Las bibliotecas y mapas verdes son
novedosas aristas cada vez más frecuentes en Cuba, por su probada
eficacia en la educación ambiental comunitaria, destacaron
académicos de la provincia de Pinar del Río.
Junto a la divulgación a través de
los medios de comunicación masiva y vínculos con los centros de
enseñanza, la información naturalista se fomenta con estas
iniciativas, muy útiles en Pinar del Río, territorio de
extraordinaria biodiversidad.
Son prioridades de las bibliotecas
verdes despertar interés por la investigación del entorno;
establecerse como sitios de consulta y brindar servicios de apoyo a
la base material de estudio sobre la realidad medioambiental de las
comunidades.
Generalmente consisten en pequeños
espacios creados en escuelas u otros centros, donde los usuarios
también reciben orientación para ampliar los conocimientos acerca
de esos temas a escala nacional y mundial.

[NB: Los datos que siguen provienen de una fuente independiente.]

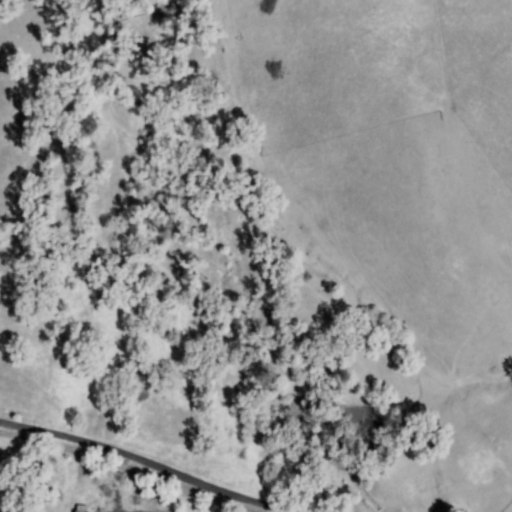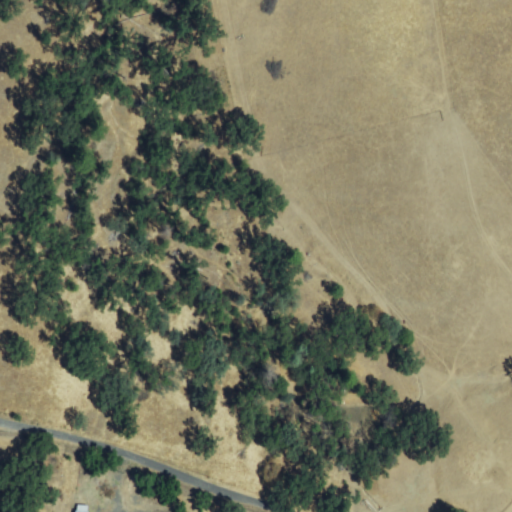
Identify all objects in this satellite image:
road: (149, 459)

Mientras, los mapas verdes brindan
una visión diferente del lugar, mediante la representación
cartográfica de las interrelaciones del medio natural, cultural y
social, de gran trascendencia en la creación de una mentalidad
participativa en cuanto a la problemática.
Bibliotecas y mapas verdes pueden ser
de marcada utilidad en la provincia más occidental de Cuba, con el
22 por ciento de su superficie en áreas protegidas; aunque resta
mucho por hacer a escala comunitaria en pos de la conservación y
uso sostenible de su diversidad biológica.